> Text for analysis:
[Start of Attachment]

On Tue, Jul 15, 2008 at 12:19:31AM +0200, Lea Wiemann wrote:
> > First, I don't think it's good idea at all to put the pipe-related stuff
> > to Git::Repo - this is botched up API just like the current one.
> 
> Well, they're more like helper methods.  Since they don't fit into the
> design goals of the Git::Repo API at all, I'd suggest we just
> underscore-prefix them and take them out of the man page.  (The only
> reason why I hadn't done this is that gitweb uses $repo->cmd_output
> extensively, so it'd end up with a lot of underscore calls.  But I
> suppose we can either alias _cmd_output to cmd_output in gitweb's
> CachedRepo subclass, or live with $repo->_cmd_output calls.)  Does
> underscore-prefixing sound good to you?

I think this is one problematic point we keep hitting - my opinion is
that we _need_ such a wrapper _publically_, because it tends to be
actually the main use-case of Git.pm, and that this wrapper should be:

	(i) both available standalone for commands like ls-remote

	(ii) and available as part of Git::Repo instance, to have the
	right arguments passed to Git automagically

So you define cmd_output() and seem to argue that this command should
not be called directly and is not interesting for the outside. But the
experience shows that the pipe interface is actually the _most_ used
part of the Git Perl API, and in fact you mentioned that as part of your
gitweb migration to Git::Repo, you will temporarily introduce calls to
_cmd_output(), the "internal" API. :-) Sure, it's only temporary, but
many won't have the luxury to adjust the Git::Repo API to provide all
the operations they need, and ultimately they will need to defer to the
pipe interface.

> > It should be actually very easy to start with moving all the pipe
> > functionality to Git::Command.
> 
> Creating a new (Git::Command) API is very much non-trivial, apart from
> the fact that I'm not convinced that we need Git::Command, and that a
> clean command interface neither falls out of Git.pm nor Git::Repo.

As I said, majority of Git API usage is actually the pipe API. So we
should figure out how to provide it. I agree that it's not immediately
within your scope, but you are introducing new Perl API and this just
needs to be embedded somewhere there consistently.

> >> [Git::Commit->new, Git::Tag->new:]
> >> +Calls to this method are free, since it does not check whether $sha1
> >> +exists and has the right type.  However, accessing any of the commit
> >> +object's properties will fail if $sha1 is not a valid commit object.
> > 
> > This is nice idea, but I'd also provide a well-defined way for the user
> > to verify the object's validity at a good moment; basically, make load()
> > a public method. The user can deal with errors then and rely on
> > error-free behavior later.
> 
> No, you should never pass in an invalid SHA1 in the first place.  The
> above piece of documentation is just a warning that bugs will show up
> delayed.  IOW, this is not the right place to have your error handling.
> 
> If you're getting a SHA1 through the user-interface, check its existence
> with get_sha1 before passing it to the constructor.

[End of Attachment]

> Work request 1: In the exchange about the Git Perl API, which part of that API does experience show to be the most used?
> Work request 2: Continue the exchange about the Git Perl API, starting after its last line.

> Entries shown:

[Start of Attachment]

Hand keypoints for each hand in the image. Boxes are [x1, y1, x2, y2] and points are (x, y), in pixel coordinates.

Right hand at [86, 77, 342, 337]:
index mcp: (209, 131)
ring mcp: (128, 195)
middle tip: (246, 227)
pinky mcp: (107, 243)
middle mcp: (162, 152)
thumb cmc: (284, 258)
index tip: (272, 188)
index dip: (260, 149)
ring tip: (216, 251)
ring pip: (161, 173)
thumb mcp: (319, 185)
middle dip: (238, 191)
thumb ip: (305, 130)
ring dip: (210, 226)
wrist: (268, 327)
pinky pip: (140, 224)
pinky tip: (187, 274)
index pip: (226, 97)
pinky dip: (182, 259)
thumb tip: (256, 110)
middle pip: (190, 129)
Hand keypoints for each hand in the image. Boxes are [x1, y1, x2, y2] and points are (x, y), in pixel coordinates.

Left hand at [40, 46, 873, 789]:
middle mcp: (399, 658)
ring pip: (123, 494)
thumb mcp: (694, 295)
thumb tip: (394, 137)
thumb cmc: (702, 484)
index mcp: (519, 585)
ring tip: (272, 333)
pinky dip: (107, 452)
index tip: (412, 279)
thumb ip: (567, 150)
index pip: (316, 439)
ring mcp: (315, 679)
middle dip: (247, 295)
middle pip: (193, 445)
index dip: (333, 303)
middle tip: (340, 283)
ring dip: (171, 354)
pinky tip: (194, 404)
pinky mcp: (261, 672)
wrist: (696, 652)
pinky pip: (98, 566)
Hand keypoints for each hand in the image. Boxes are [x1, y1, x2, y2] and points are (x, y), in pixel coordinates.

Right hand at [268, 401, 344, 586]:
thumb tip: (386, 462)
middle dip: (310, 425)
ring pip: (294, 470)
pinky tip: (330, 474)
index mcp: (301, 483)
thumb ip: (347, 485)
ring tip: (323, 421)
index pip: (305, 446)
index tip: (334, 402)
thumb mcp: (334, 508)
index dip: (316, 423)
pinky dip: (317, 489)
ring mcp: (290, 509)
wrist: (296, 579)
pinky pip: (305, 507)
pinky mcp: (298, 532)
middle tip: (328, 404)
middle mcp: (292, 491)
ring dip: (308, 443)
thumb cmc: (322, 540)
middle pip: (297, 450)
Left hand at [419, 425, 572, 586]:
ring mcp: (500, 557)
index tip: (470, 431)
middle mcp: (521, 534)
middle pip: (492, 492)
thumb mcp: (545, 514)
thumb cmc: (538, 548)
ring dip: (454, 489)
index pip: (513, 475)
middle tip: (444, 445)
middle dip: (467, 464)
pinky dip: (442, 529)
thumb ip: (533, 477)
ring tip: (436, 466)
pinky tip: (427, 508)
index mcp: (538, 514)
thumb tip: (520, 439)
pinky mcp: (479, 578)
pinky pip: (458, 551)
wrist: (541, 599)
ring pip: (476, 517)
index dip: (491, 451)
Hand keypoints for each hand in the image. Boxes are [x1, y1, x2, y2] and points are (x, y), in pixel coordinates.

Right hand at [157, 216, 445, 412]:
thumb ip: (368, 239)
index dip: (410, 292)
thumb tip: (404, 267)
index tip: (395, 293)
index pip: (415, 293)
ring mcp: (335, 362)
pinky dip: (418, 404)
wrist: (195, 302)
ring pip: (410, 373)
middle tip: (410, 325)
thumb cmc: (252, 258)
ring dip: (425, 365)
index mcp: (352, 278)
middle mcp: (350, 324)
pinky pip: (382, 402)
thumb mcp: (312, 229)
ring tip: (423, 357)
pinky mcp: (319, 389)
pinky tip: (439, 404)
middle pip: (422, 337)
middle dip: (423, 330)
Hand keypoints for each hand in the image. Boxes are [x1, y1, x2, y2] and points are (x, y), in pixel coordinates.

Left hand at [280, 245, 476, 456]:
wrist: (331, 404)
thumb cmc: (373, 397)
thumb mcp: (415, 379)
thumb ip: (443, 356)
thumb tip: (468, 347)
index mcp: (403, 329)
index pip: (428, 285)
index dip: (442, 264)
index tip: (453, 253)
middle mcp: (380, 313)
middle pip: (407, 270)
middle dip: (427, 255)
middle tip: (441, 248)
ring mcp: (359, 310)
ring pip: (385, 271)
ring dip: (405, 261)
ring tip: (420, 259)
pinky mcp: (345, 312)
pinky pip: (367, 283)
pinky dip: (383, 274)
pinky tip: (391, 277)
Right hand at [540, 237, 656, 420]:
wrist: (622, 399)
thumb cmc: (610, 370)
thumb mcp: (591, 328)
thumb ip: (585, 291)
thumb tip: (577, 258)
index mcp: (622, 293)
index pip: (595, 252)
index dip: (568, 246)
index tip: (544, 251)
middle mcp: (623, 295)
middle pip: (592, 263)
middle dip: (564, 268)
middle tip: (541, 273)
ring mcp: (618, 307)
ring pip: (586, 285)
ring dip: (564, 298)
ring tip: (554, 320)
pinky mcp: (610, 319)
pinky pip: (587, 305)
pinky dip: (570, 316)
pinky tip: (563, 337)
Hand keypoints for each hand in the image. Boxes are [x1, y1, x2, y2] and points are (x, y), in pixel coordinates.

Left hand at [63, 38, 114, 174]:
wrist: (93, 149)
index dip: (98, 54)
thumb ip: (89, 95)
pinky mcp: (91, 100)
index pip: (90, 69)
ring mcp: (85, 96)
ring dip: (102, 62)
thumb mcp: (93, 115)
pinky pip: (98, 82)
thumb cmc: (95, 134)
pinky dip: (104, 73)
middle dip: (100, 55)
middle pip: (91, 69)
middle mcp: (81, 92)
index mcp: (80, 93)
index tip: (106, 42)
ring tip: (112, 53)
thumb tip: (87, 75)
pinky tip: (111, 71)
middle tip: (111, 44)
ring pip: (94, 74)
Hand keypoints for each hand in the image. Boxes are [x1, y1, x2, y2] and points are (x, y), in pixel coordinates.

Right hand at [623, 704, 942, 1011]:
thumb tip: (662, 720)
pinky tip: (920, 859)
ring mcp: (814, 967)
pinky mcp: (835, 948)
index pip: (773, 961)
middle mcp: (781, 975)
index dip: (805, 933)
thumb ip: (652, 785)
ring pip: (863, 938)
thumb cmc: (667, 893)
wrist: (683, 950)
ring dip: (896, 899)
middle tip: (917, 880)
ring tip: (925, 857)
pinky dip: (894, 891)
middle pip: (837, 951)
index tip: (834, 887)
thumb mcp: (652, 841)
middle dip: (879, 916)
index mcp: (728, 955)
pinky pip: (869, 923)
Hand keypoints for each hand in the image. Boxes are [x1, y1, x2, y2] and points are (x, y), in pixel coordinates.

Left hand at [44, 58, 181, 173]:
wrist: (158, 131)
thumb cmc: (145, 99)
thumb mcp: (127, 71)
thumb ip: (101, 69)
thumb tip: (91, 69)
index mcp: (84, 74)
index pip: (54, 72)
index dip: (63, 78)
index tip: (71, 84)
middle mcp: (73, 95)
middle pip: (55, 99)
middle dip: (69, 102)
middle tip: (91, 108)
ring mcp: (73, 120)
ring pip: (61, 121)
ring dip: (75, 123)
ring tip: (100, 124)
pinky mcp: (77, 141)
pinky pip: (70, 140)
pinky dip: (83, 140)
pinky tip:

[End of Attachment]

> Written answer 1: The pipe interface.

> Written answer 2:
But that's an expensive operation, you need extra Git exec for this,
while all the Git commands can do the checks for you, if you give them
the chance.

I was doing pretty much this thing in Cogito (initially out of
necessity) and it made it ungodly slow for any kind of batch operations.

> >> +Note that $sha1 must be the SHA1 of a commit object; tag objects are
> >> +not dereferenced.
> > 
> > Why not?
> 
> Because the SHA1 might resolve to an object of the wrong type, which
> means you have to do error handling in Git::Object objects; that's the
> wrong place.
> 
> If tag-resolving is really needed, we can add an optional $type
> parameter to get_sha1, which will cause get_sha1 to resolve the object
> until a $type object is found, or return undef if the object is or
> resolves to an object of the wrong type.

See above why I think you should reconsider requiring the explicit
"resolving" step.

> I have resolving code in gitweb's git_get_sha1_or_die (which I didn't
> implement in Git::Repo since it uses some customized error reporting).
> The resolving code could conceivably be extracted and moved to get_sha1.
>  I think there are a few things to ponder and maybe discuss, so I'd do
> that in a separate patch (if I get around it before the end of the project).

The thing that concerns me about this is that this might show that your
approach to error handling is not flexible enough for some real-world
usage and this might be a design mistake - is that not so? I didn't look
at the code.

> >> [Snipped a lot of quoting --LW]
> >> +=item $repo->repo_dir
> >> +=item $repo->git_binary
> >> +=item $repo->version
> >> +sub _get_git_cmd {
> > 
> > This definitely does not belong to a Git::Repo object.
> 
> Which of those methods are you referring to?  I think $repo->version
> might reasonably be removed (and the code re-added to gitweb); I'll do
> so unless you object.  _get_git_cmd is already underscored, and repo_dir
> and git_binary only access attributes passed in through the constructor,
> so I think those three should stay.

Sorry, you're right about repo_dir and possibly git_binary. My main
concern was about the command pipe handling itself, but I elaborated on
that above already.

> >> +=item $repo->get_refs
> >> +=item $repo->get_refs($pattern)
> > 
> > Again, the refs should be properly integrated into the object structure.
> 
> Really?  I think it's generally fine for get_refs to exist and to live
> in Git::Repo.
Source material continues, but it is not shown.